Salı, Ağustos 23, 2016

Huzur Hakkı, Barışa Karşı mı?


Kaderimiz, eli silahlı muktedirlerin elinde. Ne yapsak nafile, beyhude. Sen barış olsun diyorsun, insanlar ölmesin, dursun, bitsin bu hengame, bir yerde bir bomba patlıyor, masum insanlar ölüyor. Birisi sana diklenip, hangi barış demiştin, katilllerden yana mısın diye hesap soruyor.

Anlıyorsun ki asıl dert, senin susman, konuşmaman, fikrini söylememen, barış dememen. Biz susacağız, ortalık, silahla bitiririz, köklerini kuruturuz, analarını ağlatırız diyenlere kalacak.

Yok işte olmuyor, on yıllardır silahla bitmiyor, üstüne yeni silahlı hasımlar ekleniyor.

Dikkat ederseniz birileri barış diyor, birileri de huzur veya huzur ortamı.

Ne farkı var derseniz şöyle anlatayım, ben çocukken, sağcılar millet, solcular halk derdi. Biri hürriyet derdi, diğeri özgürlük, biri devrim diğeri inkılap. Say say bitmez. Bir gıdım aklı yok bu insanların.

Şimdi biri barış derse şöyle anlaşılıyor, ha bu adam Kürtçü, ha bu çocuk muhalif, ha bu kadın entel, ha bu Beyaz Türk, liboş, tıngırtı, değişik, hain, kahpe... Say say bitmez. Barış diyene ekmek yok. Var evi varlık evi, yok evi, darlık evi.

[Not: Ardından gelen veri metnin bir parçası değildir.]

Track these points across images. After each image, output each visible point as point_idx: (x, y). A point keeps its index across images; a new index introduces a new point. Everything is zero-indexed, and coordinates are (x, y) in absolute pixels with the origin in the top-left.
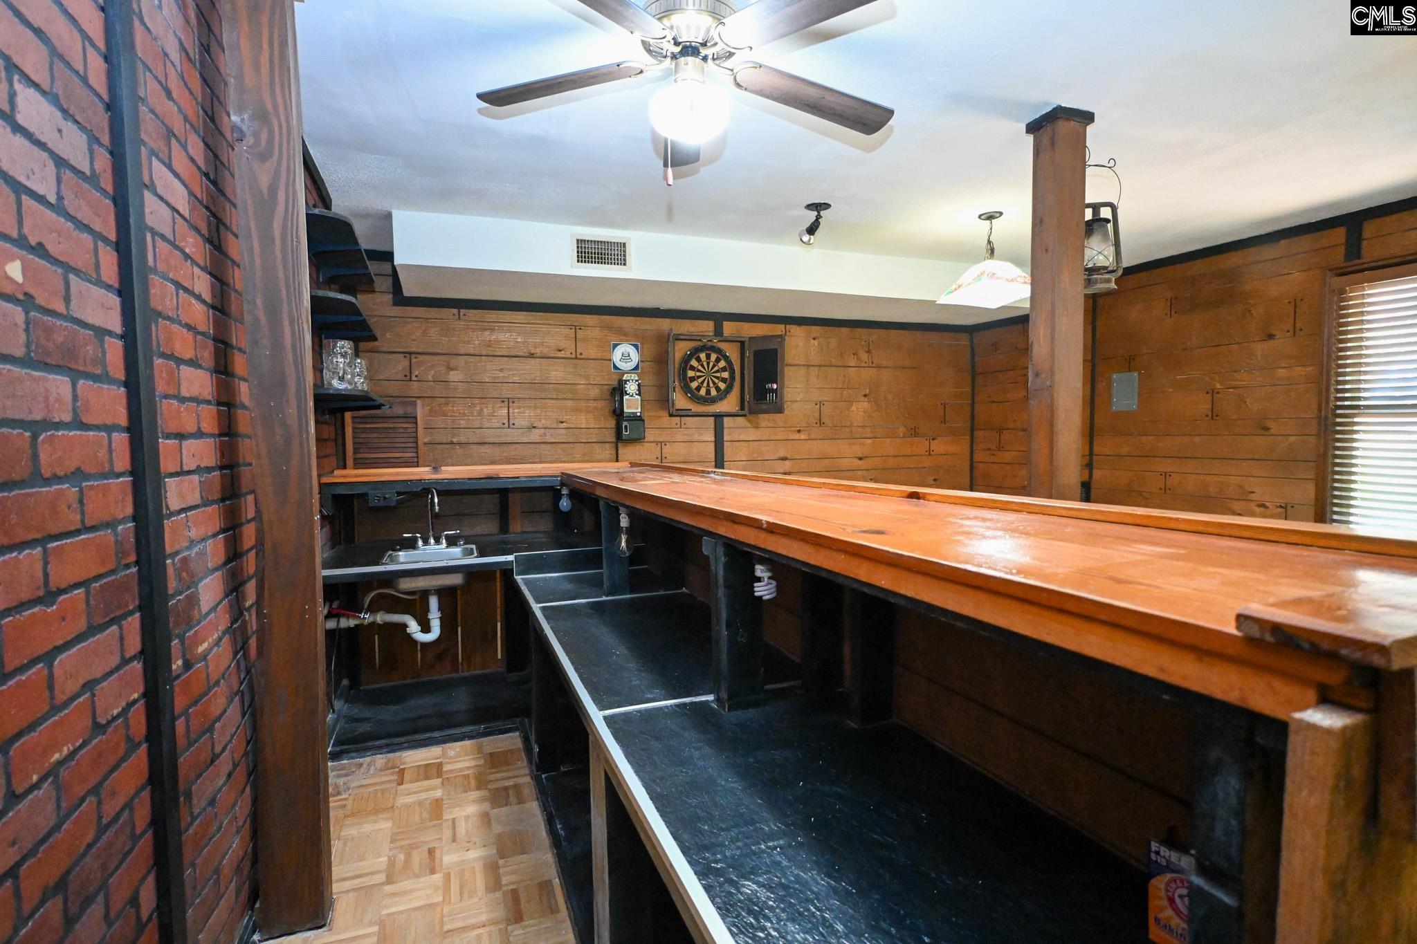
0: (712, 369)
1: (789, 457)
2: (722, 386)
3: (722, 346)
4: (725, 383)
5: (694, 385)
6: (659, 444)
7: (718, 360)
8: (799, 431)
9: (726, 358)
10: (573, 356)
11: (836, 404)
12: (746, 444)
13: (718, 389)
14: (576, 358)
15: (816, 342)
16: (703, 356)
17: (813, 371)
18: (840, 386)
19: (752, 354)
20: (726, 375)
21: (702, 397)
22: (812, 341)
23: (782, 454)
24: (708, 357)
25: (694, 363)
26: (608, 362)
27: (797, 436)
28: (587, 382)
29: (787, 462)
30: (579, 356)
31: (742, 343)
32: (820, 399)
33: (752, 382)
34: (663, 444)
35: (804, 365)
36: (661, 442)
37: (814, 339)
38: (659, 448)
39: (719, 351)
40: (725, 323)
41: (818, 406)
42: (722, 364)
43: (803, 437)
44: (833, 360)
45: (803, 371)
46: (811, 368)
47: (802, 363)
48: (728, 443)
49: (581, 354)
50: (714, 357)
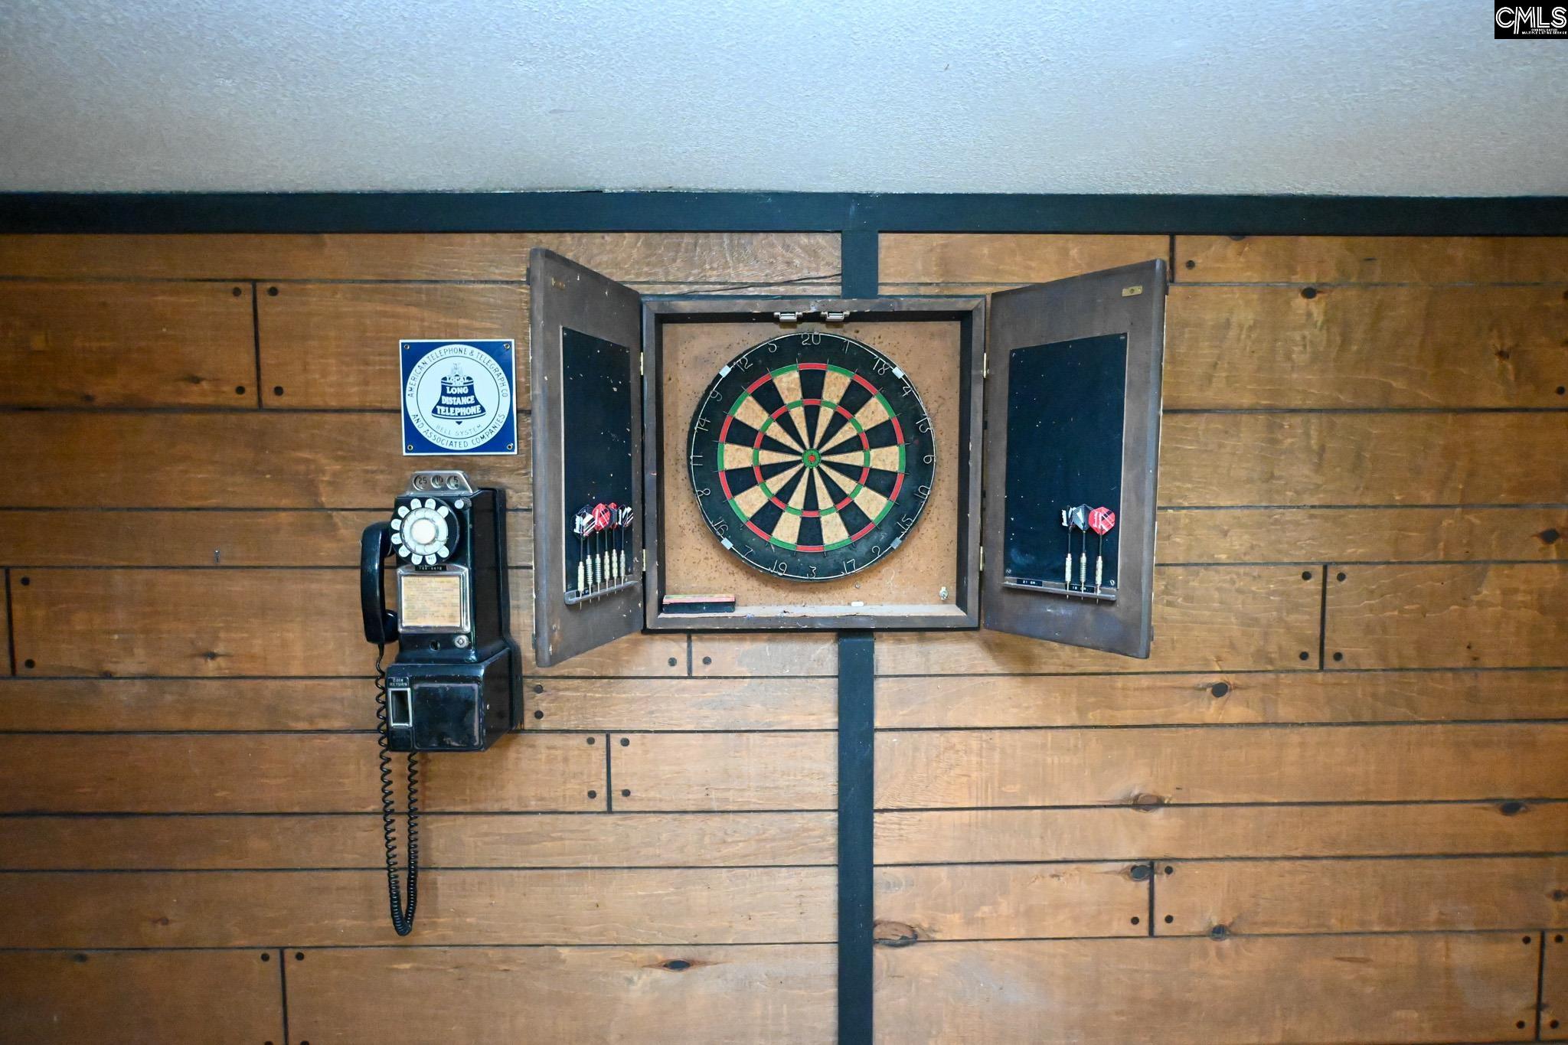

Lafla da bitmiyor, her defasında siyaseten ılımlı, silahla külahla işi olmayan biri,  orta sınıftan okumuş yazmış Beyaz Türkü küt diye toparlayıp terörle mücadeleden içeri alıyorlar. Niye? Demokrasinin en büyük silahı hapis çünkü. Düşünceleri yüzünden kaç kişi hapiste yatıyor, tecavüze, gaspa, cinayete af var, düşünce suçuna yok...Altı okka pekmez demokrasisi, bir türlü yerinden kalkamıyor.

Gazi Üniversitesinde çalıştım, Keçiören'de büyüdüm. Akademisyeni ya da ilkokulmezunu fark etmez, Sağcının aklı şuna çalışır. Konuşurken sana bakar, kullandığın sözcüklere ve mesafene göre, der ki bu Solcu...Bitti gitti, okumuş olmak, şehirli olmak, aileden okumuş olmak, şivesiz konuşmak Solculuğa yeter de artar...Barışa bu yüzden takıyorlar, var altında bir çapanoğlu diye huzursuzlanıyorlar. Cayır cayır bir anti entelektüelizm, barış dendiğinde höpürüp köpürüyor.

İnsanlar ölmeyecekse, siyaset kimseyi dışlamadan, konuşarak ilerleyecekse, kendi adıma, ömrü billah barış demeyebilirim, huzur derim, huzur ortamı, huzur hakkı...Dert bu mu ki?

Bu işler ifade özgürlüğünü engelleyerek, eleştirme hakkını imkansızlaştırarak çözülemez.

Türkiye'yi yalnızlaştırdıklarını bir türlü göremiyorlar, bir yıl sonra ne olacak, biz nerede olacağız göremiyorlar. Ödenmiş borcun kefili gibi değil sahiden ve şiddetle üzülmemiz gerekiyor çünkü.